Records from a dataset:
_ _ _ _ _

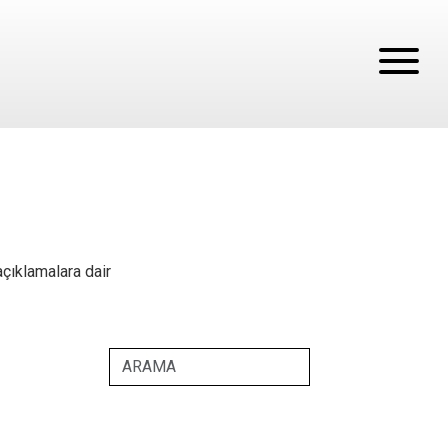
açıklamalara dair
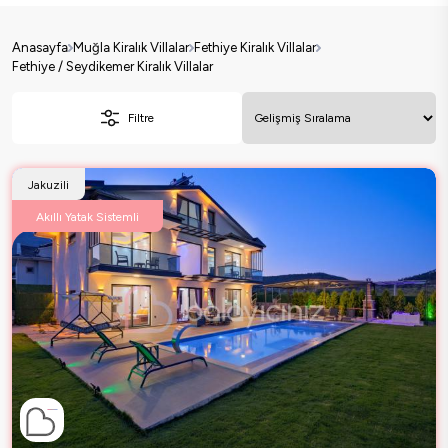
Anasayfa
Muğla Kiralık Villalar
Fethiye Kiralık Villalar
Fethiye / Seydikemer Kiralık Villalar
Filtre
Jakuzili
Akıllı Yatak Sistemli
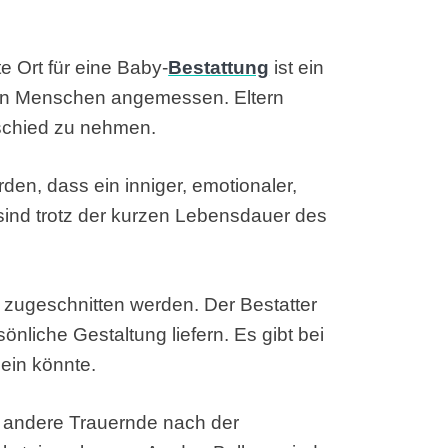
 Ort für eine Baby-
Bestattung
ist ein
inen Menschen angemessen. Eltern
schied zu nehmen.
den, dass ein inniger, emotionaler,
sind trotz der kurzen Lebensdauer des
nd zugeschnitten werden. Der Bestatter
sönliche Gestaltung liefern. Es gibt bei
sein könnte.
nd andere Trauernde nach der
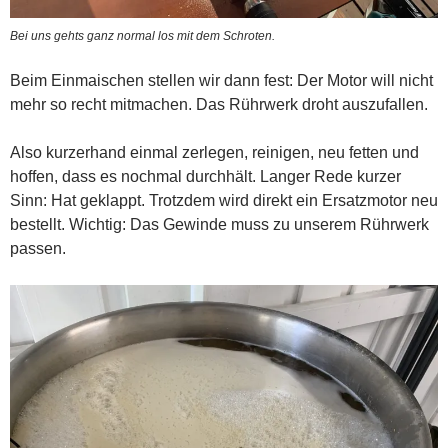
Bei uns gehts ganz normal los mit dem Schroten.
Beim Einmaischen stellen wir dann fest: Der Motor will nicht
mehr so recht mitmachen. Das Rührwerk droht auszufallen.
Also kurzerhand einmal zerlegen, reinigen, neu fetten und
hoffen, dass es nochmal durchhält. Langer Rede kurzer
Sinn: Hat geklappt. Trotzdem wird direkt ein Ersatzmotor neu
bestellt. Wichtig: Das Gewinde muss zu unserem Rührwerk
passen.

_ _ _ _ _

INSTRUCTIONS TO FOLLOW: Without including any picture, print every record exactly as written above.

OUTPUT:
açıklamalara dair
Anasayfa
Muğla Kiralık Villalar
Fethiye Kiralık Villalar
Fethiye / Seydikemer Kiralık Villalar
Filtre
Jakuzili
Akıllı Yatak Sistemli
 Ort für eine Baby-
Bestattung
ist ein
inen Menschen angemessen. Eltern
schied zu nehmen.
den, dass ein inniger, emotionaler,
sind trotz der kurzen Lebensdauer des
nd zugeschnitten werden. Der Bestatter
sönliche Gestaltung liefern. Es gibt bei
sein könnte.
nd andere Trauernde nach der
Bei uns gehts ganz normal los mit dem Schroten.
Beim Einmaischen stellen wir dann fest: Der Motor will nicht
mehr so recht mitmachen. Das Rührwerk droht auszufallen.
Also kurzerhand einmal zerlegen, reinigen, neu fetten und
hoffen, dass es nochmal durchhält. Langer Rede kurzer
Sinn: Hat geklappt. Trotzdem wird direkt ein Ersatzmotor neu
bestellt. Wichtig: Das Gewinde muss zu unserem Rührwerk
passen.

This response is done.